New York (Brussels Morning) The American political class has a tendency, almost a principled commitment, to over-react to every election. A narrow win by a Republican is interpreted as a sharp right turn by the American electorate. A medium sized win by a Democrat and the wags are questioning whether the Republican Party can survive. We saw this again last week when Glenn Youngkin’s victory in the Virginia gubernatorial campaign was widely interpreted as the death knell of the Biden presidency. This view is abject nonsense.
Virginia, which along with New Jersey is one of the two states that elects its governor in the odd-numbered year immediately following the presidential election, is seen as an early predictor of the midterm elections and indeed the fate of the presidency. This makes a lot of sense unless you have any knowledge of American political history. Lost in the current hand-wringing about the state of the Democratic Party is the reality that in recent times the president’s party pretty much always loses that race, particularly in a president’s first term. Jimmy Carter, Ronald Reagan, George H.W. Bush, Bill Clinton, George W. Bush, Barack Obama, and Donald Trump all saw their party lose the Virginia governor’s race during their first term in office. Reagan, Clinton, George W. Bush, and Obama all went on to get re-elected.
The Virginia election may be a better predictor of the midterm elections, but even that is a bit of a stretch because the president’s party almost always loses the midterm election. Rather than try to clumsily project macro-political trends onto the Virginia election, a more fruitful approach might be to take a closer look at that race and see what each party might learn from it.
The Republican Party in Virginia deserves a fair amount of credit for handling the campaign masterfully. Understanding that if an unabashedly Trumpist candidate was nominated, they would be in bad shape, but that if they did not pay at least some fealty to the former President, their base would not turn out, the Virgnia GOP decided not to have an open primary and instead the leadership of the party agreed on a balanced ticket and found a way to ensure that Youngkin, an extremely wealthy and conservative, but even-keeled and presentable businessman, was their nominee.
Youngkin ably threaded a difficult needle. He was very comfortable with the racist dog-whistles that the Trump base of the party needed to hear. In Virginia this took the form of the drumbeat about Critical Race Theory that was reinforced by GOP propaganda arms such as Fox News. However, Youngkin kept Trump himself at a distance and, unlike the former President, was able to speak fluently on the issues facing Virginians. The race was close and almost certainly would have been lost for the Republicans if they had put forward a less able candidate than Youngkin or if the Democrats had succeeded in making the race about Trump.
For the Democratic Party, the lessons from Virginia are more nuanced, but the most important lesson is that candidate selection matters.
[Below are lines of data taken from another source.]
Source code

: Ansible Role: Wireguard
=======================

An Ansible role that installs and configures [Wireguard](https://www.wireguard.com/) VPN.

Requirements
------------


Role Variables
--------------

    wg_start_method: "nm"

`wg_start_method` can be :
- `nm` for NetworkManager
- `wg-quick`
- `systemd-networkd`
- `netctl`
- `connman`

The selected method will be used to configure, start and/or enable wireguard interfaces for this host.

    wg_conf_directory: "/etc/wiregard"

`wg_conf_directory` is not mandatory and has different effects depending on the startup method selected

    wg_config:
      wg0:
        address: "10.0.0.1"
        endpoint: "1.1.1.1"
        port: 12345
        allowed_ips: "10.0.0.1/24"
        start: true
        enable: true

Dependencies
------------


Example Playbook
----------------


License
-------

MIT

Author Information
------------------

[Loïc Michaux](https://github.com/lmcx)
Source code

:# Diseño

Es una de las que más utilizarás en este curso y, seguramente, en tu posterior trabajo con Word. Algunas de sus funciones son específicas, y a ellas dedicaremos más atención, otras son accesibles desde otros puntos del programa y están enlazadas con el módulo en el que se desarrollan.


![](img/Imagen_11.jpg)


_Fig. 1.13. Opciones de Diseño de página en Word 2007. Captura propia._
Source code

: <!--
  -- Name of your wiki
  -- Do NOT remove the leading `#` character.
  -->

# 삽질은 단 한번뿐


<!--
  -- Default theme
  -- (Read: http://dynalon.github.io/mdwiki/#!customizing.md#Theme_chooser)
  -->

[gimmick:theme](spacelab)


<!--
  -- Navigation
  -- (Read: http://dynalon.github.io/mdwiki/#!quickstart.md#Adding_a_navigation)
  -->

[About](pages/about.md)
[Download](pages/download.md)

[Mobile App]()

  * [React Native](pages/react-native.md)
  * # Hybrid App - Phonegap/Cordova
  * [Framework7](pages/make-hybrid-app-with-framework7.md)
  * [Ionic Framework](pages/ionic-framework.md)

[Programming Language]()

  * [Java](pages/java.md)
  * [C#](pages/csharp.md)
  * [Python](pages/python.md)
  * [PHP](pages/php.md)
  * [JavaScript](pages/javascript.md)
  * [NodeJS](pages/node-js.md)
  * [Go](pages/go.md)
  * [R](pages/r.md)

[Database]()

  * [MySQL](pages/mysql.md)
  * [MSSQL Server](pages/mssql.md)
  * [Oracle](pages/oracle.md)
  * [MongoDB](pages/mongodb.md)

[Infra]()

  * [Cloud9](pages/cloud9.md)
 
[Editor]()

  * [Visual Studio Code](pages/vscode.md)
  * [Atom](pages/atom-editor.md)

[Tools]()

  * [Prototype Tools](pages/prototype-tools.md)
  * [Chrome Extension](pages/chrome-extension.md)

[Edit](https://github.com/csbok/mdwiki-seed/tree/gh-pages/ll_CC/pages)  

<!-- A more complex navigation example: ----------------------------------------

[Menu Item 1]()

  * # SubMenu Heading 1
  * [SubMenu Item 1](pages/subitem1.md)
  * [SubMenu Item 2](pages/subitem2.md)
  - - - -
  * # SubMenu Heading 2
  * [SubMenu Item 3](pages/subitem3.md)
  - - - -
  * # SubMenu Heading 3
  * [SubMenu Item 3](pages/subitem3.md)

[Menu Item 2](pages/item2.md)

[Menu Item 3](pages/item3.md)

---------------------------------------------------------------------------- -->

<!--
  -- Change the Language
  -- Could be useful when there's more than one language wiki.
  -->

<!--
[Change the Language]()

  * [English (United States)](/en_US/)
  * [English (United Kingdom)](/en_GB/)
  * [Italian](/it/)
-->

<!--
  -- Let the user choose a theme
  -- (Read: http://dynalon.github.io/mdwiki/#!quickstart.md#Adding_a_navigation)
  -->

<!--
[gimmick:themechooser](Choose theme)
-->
Just as Youngkin was precisely the kind of person the GOP needed to nominate in order to win Virginia, Terry McAuliffe was the wrong Democrat for this race.
The argument for McAuliffe was that he was a moderate Democrat with a proven record in Virginia, having served as governor from 2014-2017. However, that was not enough to energise a Democratic electorate that has moved leftward since 2017. McAuliffe is a fascinating political figure, not least because he is the last Clintonite standing. That hurt him in this race, but what was probably more damaging is that he is the ultimate Democratic insider. Before his career in electoral politics-which included an unsuccessful bid for Virginia’s top job in 2009, McAuliffe was a fundraiser for both Clintons. Raising money is critically important for a political party, but it is not the best foundation for connection with, or seeming genuine to, voters.
Additionally, because he had been around Virginia politics for over a decade, and out of office for four years, McAuliffe seemed like yesterday’s news to an electorate that, like most in the US, wanted something new. This became evident as the messaging from McAuliffe leaned too heavily on attacking Donald Trump, a theme that would have been much more powerful a few years ago, while he failed to connect with Virginians on issues that are more salient in 2021.
The difficulty the Democrats face in states like Virginia is the eternal one of holding together a coalition that includes a broad spectrum of African American voters, a substantial portion of the Latino vote, white leftists, suburban centrists, and others. McAuliffe had some appeal for some of those groups, but he excited none. The best Democratic candidates mobilise all of the party’s key constituencies, but waiting for the next Barack Obama is not a strategy.
Ultimately, the recent Virginia election tells us much less than we would like to think about what will happen in the 2022 or 2024 US elections, but the outcome does provide a roadmap for both parties. Much of what happens in those elections will depend on how well the parties can follow those roadmaps.